» Document text:
=-=-=

ARTICLES

LLDB FreeBSD kernel core dump support

By Michał Górny

December 6, 2021

- 13 minutes read - 2615 words

Moritz Systems have been contracted by the FreeBSD Foundation to continue our work on modernizing the LLDB debugger’s support for FreeBSD.

The primary goal of our contract is to bring kernel debugging into LLDB. The complete Project Schedule is divided into six milestones, each taking approximately one month:

1. Improve LLDB compatibility with the GDB protocol: fix LLDB implementation errors, implement missing packets, except registers.

2. Improve LLDB compatibility with the GDB protocol: support gdb-style flexible register API.

3. Support for debugging via serial port.

4. libkvm-portable and support for debugging kernel core files in LLDB, on amd64 + arm64 platform. Support for other platforms as time permits.

5. Support for debugging the running kernel on amd64 + arm64 platform. Support for other platforms as time permits.

6. Extra month for kgdb work, processing patches on LLDB reviews or miscellaneous tasks – as time permits. Examples of misc tasks: access to extended system and process information, starting processes via shell, $_siginfo support.

=-=-=

» Data lines:
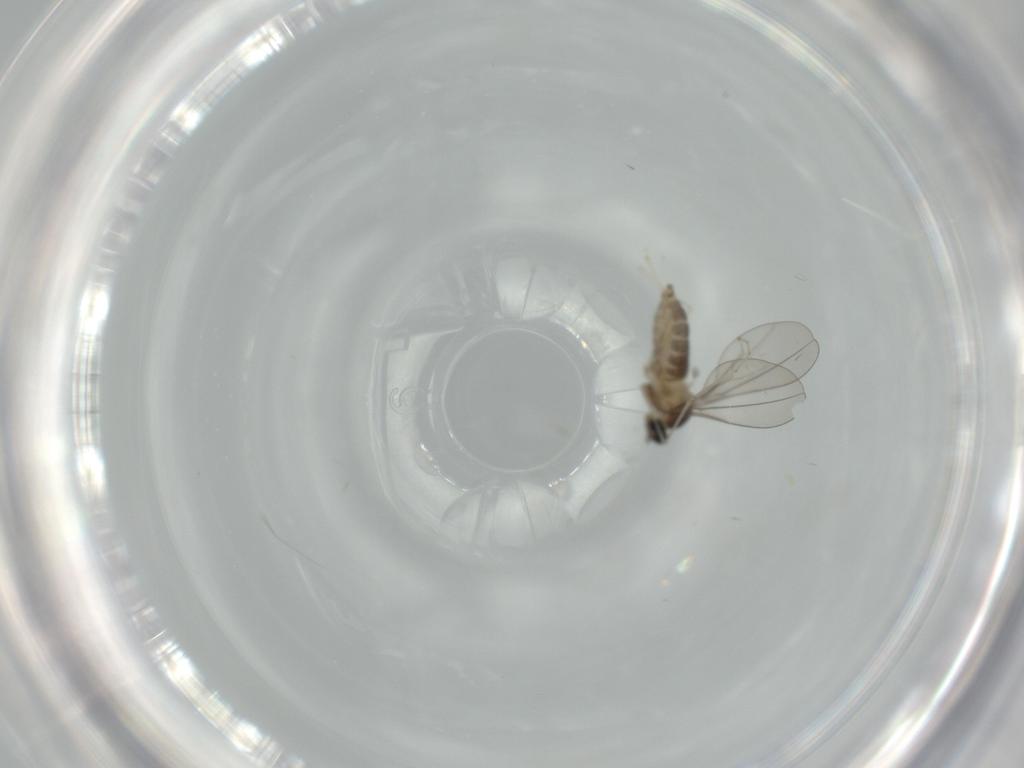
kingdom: Animalia
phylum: Arthropoda
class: Insecta
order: Diptera
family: Cecidomyiidae
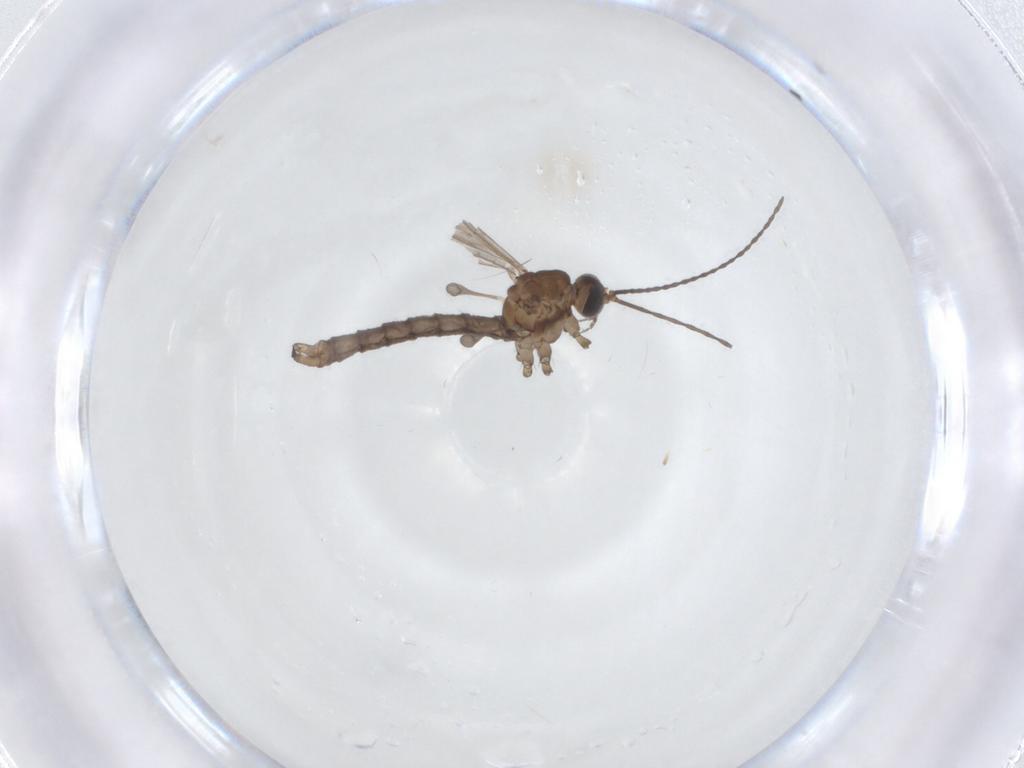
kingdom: Animalia
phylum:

=-=-=

» Requirements:
1. Update the LLDB article from "Moritz Systems have" to "packets, except registers.", putting "phases" in place of "milestones".
2. List every example of miscellaneous tasks given in the LLDB article.

» Full answers:
1.
Moritz Systems have been contracted by the FreeBSD Foundation to continue our work on modernizing the LLDB debugger’s support for FreeBSD.

The primary goal of our contract is to bring kernel debugging into LLDB. The complete Project Schedule is divided into six phases, each taking approximately one month:

1. Improve LLDB compatibility with the GDB protocol: fix LLDB implementation errors, implement missing packets, except registers.

2.
- Access to extended system and process information
- Starting processes via shell
- $_siginfo support